◆ **Problem description**:
Please repeat, from the entries that follow, the lines from the one containing "< h, b >=< εχ∗h, b" through the one containing "The main application" exactly, adding nothing.

START Given records

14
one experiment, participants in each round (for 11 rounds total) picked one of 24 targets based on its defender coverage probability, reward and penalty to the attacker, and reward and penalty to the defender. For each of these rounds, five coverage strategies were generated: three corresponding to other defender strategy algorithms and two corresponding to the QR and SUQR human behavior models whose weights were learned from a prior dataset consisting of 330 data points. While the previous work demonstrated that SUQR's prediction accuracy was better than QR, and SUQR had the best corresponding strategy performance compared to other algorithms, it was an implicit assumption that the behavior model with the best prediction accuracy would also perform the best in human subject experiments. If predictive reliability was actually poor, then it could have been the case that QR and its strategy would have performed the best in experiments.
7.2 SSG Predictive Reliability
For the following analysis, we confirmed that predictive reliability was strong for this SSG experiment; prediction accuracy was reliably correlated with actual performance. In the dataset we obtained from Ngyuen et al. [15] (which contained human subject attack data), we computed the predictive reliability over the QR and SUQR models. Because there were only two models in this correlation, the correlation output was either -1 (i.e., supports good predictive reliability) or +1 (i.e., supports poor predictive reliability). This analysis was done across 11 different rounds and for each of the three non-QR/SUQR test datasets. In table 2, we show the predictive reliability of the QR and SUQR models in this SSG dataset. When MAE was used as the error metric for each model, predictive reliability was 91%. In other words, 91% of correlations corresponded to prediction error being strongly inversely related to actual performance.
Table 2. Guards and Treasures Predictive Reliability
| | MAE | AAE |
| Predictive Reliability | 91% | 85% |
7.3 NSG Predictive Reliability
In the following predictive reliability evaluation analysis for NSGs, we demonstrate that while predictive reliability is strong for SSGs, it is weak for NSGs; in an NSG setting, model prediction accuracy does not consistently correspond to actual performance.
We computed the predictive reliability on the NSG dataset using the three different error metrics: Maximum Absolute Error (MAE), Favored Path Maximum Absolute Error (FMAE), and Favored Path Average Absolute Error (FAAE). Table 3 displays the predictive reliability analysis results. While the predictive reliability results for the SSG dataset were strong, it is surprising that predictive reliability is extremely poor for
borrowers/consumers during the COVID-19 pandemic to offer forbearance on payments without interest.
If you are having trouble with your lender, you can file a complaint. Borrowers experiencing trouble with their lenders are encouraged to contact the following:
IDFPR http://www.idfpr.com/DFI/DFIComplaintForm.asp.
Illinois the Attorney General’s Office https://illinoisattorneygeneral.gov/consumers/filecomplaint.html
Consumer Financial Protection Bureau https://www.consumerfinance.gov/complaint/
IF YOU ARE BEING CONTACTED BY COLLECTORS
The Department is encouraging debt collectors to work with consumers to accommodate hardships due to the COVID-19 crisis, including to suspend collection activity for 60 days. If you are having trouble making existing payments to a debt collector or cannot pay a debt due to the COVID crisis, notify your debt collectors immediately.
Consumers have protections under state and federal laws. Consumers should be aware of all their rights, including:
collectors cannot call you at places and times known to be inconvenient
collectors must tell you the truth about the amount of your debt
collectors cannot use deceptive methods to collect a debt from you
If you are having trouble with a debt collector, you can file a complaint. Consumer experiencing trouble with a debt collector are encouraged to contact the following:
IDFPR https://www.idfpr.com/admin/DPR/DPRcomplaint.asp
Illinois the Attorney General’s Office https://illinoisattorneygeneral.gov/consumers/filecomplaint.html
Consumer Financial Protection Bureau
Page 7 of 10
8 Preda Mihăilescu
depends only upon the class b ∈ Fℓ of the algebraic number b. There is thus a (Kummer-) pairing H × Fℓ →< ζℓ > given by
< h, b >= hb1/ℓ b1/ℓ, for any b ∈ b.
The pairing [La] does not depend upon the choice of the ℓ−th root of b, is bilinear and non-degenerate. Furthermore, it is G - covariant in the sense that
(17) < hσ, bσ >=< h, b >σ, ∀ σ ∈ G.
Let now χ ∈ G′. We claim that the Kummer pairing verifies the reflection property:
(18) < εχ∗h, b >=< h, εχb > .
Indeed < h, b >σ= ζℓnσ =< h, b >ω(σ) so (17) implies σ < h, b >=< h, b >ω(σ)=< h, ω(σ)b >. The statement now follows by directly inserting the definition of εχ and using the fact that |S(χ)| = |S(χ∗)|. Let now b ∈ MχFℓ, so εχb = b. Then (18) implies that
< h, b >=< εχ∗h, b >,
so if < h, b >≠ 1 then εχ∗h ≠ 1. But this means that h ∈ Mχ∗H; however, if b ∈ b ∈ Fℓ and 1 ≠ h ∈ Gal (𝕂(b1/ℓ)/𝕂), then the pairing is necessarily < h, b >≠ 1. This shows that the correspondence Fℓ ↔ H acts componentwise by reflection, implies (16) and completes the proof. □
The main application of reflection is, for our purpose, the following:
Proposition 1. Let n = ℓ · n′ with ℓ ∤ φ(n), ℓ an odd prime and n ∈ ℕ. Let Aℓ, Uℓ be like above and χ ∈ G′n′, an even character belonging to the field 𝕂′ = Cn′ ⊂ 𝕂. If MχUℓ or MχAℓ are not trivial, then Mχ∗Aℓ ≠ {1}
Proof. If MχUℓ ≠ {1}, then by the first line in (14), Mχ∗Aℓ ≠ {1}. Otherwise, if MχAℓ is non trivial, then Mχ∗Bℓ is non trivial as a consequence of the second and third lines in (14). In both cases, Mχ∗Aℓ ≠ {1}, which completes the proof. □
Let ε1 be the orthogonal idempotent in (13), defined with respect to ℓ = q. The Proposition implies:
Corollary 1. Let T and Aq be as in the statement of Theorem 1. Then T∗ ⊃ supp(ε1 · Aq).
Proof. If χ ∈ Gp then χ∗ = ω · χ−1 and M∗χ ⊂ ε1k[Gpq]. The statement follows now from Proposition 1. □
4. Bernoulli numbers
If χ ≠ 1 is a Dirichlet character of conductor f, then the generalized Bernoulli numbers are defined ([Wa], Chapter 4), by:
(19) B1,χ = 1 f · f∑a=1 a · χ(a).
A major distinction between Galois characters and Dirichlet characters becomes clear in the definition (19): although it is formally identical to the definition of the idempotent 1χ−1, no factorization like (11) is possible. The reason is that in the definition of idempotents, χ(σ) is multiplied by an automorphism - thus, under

END Given records

◆ **Your response**:
< h, b >=< εχ∗h, b >,
so if < h, b >≠ 1 then εχ∗h ≠ 1. But this means that h ∈ Mχ∗H; however, if b ∈ b ∈ Fℓ and 1 ≠ h ∈ Gal (𝕂(b1/ℓ)/𝕂), then the pairing is necessarily < h, b >≠ 1. This shows that the correspondence Fℓ ↔ H acts componentwise by reflection, implies (16) and completes the proof. □
The main application of reflection is, for our purpose, the following:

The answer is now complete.